Here again, the accent is on integral development and the bringing into manifestation what would otherwise remain unarticulated. Whatever this spark of consciousness or name of God that lies at the heart of our being, our role in this human plane is to bring it into form and fullness. If we fail to do so, it is not just a failure to germinate: the thing actually turns on us and destroys us from within. This, incidentally, is exactly the point Jesus is making in the familiar parable of the talents in the canonical gospels, another of those notoriously “hard teachings” (Matthew 25:14; Mark 4:25, Luke 9:12).
“I am the light shining upon all things.
I am the sum of everything,
For everything has come forth from me,
and towards me everything unfolds.
Split a piece of wood, and there I am,
Pick up a stone and you will find me there.

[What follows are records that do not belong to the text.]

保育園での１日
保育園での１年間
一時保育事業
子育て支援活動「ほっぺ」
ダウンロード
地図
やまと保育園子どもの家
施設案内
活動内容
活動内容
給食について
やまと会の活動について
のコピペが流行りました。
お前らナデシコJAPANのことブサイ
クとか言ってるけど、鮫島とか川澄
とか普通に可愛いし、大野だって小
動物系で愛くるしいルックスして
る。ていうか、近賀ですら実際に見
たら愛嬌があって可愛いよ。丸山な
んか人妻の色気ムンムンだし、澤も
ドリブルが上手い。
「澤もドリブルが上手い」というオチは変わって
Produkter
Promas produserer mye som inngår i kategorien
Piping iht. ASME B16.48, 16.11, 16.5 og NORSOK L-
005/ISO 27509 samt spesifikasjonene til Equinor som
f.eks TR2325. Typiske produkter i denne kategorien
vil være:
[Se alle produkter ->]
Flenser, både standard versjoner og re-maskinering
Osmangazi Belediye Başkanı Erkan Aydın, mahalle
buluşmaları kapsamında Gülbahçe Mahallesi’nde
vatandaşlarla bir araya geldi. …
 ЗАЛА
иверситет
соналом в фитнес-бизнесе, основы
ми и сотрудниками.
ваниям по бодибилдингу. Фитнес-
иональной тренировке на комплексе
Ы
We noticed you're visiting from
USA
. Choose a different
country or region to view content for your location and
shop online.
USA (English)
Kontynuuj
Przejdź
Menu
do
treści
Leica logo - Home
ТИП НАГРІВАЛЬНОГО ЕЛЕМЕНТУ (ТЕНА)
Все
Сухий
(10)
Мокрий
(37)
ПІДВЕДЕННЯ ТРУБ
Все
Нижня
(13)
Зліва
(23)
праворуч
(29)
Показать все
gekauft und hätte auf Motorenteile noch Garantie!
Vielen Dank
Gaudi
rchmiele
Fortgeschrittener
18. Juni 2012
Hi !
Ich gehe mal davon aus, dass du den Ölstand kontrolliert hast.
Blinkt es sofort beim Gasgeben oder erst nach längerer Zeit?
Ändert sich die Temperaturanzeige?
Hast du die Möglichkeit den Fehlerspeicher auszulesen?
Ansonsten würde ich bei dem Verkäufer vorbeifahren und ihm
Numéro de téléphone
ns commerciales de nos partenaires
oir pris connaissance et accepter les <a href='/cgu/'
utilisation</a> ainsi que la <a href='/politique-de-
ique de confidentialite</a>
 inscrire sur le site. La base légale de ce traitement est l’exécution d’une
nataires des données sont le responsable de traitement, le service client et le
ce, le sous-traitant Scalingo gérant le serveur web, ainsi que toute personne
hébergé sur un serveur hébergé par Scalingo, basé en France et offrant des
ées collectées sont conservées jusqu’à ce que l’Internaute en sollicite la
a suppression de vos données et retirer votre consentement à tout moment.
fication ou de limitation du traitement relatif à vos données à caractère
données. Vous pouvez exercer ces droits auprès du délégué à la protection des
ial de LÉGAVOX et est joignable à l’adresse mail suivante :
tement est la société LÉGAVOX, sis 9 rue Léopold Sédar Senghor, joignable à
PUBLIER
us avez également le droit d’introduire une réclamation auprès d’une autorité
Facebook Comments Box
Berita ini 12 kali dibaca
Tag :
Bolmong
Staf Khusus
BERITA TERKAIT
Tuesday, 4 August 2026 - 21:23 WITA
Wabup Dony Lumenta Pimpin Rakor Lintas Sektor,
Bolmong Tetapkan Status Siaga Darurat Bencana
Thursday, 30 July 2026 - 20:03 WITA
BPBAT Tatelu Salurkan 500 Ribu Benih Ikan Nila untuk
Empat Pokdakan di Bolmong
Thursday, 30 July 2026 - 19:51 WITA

In this most Zen-like of sayings, Jesus presents himself as the “suchness”—that quality of pristine awareness underlying and unifying everything the moment the light of one’s awareness falls on it. This saying also sounds elegantly contemporary: a vivid description of what some physicists call “the zero point field,” incorporating dimensions of symmetry, coherence, and purposiveness. But what gives this saying its poetic power is the sharp contrast between “macro” and the “micro.” “I am the sum of everything…” yet “Split a piece of wood, and there I am.” One of my students in the Pacific Northwest Northwest took this logion with him into a work period, and while chopping wood suddenly experienced the world all around him exploding energetically into this divine aliveness. Again, it is all one, but the One expresses itself in the riotous dynamism of the particular.
“Whoever drinks what flows from my mouth will come to be as I am,
and I also will come to be as they are,
so that what is hidden will become manifest.”
In this distinctly Eucharistic logion, Jesus returns to the idea of the food chain: the “eating and being eaten” by which we move from one stage of evolution to another. But here he adds a shockingly intimate reciprocity to the process. We can certainly understand the first part of this saying: whoever drinks what flows from the higher will come also to be higher. That’s how the chain works; the lion whom the man devours becomes man. But what do we make of the second part—“and I also will come to be as they are?” Does this mean that Jesus is “devolving” to our own level? No; he is saying something even more radical than that. Here Jesus steps leaves even the great chain of being behind as he steps out into the unknown. In contrast to virtually the whole salmon-swimming-upstream orientation of the perennial Wisdom—that the way to God is “up,” moving from lower to higher—Jesus here places his entire bet on the process of inter-abiding. I in you, you in me, all in God, God in all. It is not a ladder but a circle that brings us to God: the continuously renewed giving and receiving which in its totally is where God dwells. This kenotic spirituality (self-emptying as the path to fullness) is in my opinion Jesus’ unique and profoundly original contribution to the spiritual consciousness of humankind.